Брат Сергей нашел Юрия лежащим скорчив­шись на картофельном поле, по которому шла атака ротмистра барона Врангеля. Юрий был еще жив. Его перенесли на немецкий перевя­зочный пункт, уже занятый нашими цепями. Пуля, задев с левой стороны шею лошади, ра­нила его в живот. Немец-доктор сказал, что по­ложение Юрия безнадежно, — внутреннее кро­воизлияние не было возможности остановить. Я Юрия уже не застал в живых и простился с ним, поцеловав его уже холодеющий лоб. Тело его перенесли на батарею и уложили на лафет 1-го орудия. Весь переход от места боя и до усадьбы Лилиенталь, где все убитые офицеры 1-ой дивизии были временно погребены, я ехал за этим орудием. Наступала уже ночь. В доро­ге, на передок орудия было положено и тело корнета Князева (Лейб-Гвардии Конного пол­ка). В своем рассказе «Каушен» Юрий Галич ошибочно сообщает, что тело Юрия везли на передке.

Когда я, простившись с Юрием, стоял на ба­тарее, ко мне подъехал Линевич: «Жаль наше­го Юрия» — сказал он. Эти простые, сердечные слова глубоко тронули меня, и слезы подступили к глазам. Напряжение четырехчасового боя и смерть брата сломили мою волю. Линевич с седла наклонился ко мне и дружески потрепал по плечу: «Он умер героем. Царство ему небес­ное!»

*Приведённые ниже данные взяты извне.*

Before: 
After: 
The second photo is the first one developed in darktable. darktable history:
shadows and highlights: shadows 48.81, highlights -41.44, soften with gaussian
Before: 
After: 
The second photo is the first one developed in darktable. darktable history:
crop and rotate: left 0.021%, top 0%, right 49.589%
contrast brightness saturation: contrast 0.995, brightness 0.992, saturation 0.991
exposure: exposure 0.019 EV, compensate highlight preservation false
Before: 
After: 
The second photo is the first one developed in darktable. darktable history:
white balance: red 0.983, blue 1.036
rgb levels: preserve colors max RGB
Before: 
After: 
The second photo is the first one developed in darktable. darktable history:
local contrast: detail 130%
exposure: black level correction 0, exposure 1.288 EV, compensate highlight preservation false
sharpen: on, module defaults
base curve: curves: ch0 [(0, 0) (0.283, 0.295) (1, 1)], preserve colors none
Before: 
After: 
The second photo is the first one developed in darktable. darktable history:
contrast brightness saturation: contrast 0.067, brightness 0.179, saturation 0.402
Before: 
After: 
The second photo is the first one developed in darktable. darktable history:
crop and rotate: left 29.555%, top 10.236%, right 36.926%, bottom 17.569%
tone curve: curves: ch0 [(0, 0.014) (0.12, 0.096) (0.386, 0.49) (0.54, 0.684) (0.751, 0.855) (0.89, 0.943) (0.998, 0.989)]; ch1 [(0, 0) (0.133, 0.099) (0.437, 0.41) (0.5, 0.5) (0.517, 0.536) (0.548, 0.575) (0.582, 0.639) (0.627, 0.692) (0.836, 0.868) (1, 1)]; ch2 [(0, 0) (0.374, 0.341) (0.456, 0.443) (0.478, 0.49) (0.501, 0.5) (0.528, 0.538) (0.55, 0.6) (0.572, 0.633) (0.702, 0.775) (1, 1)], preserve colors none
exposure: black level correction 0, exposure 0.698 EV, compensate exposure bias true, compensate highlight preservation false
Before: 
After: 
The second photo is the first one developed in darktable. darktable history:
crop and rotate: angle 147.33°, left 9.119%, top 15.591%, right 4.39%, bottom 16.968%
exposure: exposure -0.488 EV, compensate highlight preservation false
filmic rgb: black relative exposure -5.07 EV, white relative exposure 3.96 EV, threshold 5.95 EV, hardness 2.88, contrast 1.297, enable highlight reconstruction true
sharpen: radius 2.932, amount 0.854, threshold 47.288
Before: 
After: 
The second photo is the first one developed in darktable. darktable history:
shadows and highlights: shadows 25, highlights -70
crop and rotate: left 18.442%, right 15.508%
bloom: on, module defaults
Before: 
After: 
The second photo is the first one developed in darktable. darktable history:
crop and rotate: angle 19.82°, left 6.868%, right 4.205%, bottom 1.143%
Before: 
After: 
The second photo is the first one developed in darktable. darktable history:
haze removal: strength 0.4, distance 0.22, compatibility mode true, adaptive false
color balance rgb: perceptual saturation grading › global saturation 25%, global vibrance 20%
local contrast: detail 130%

В деревне еще кое-где слышались выстрелы. Ловили отдельных немцев, засевших в домах. Ко мне подошел Великий Князь Дмитрий Павлович и предложил обойти дома около взя­тых германских орудий, так как, по его мнению, в них еще укрываются немцы. Вынув револь­веры, мы осмотрели эти дома. На следующий день, посмотреть захваченные орудия, съезжа­лись в Линденталь офицеры разных полков, как нашей, так и второй дивизии. На снятой фо­тографии князь Эристов и барон Врангель си­дели рядом на захваченных пушках.

Лишь поздно ночью дивизия пришла в Лилиенталь, где на другой день после отпевания, в наскоро сколоченном гробу, тело Юрия опу­стили в землю. Через несколько дней поручик Кушелев (Лейб-Гвардии Конного полка) доста­вил гробы в С. Петербург. Юрий был похоронен в склепе Александро-Невского кладбища, где покоилось тело нашего отца.

Так закончился для меня день 6-го августа 1914 года. День боевого крещения для многих из нас, офицеров 1 -ой Гвардейской кавалерий­ской дивизии. Он стоил жизни многих родных, друзей и товарищей, павших в этот день за сла­ву своих батарей и полков. Батарея Его Вели­чества в этот день своими действиями заслужи­ла уважение всей дивизии. Георгиевские кре­сты ее командиру полковнику князю А. Н. Эристову и поручику Ю. С. Гершельману отметили геройскую службу батареи. Из всех офицеров нашей батареи, бывших в этот день в строю ее, я остался сейчас один в живых. Царство небес­ное и вечная память всем моим товарищам и друзьям, дравшимся в этот день в рядах бата­реи за Веру, Царя и Отечество!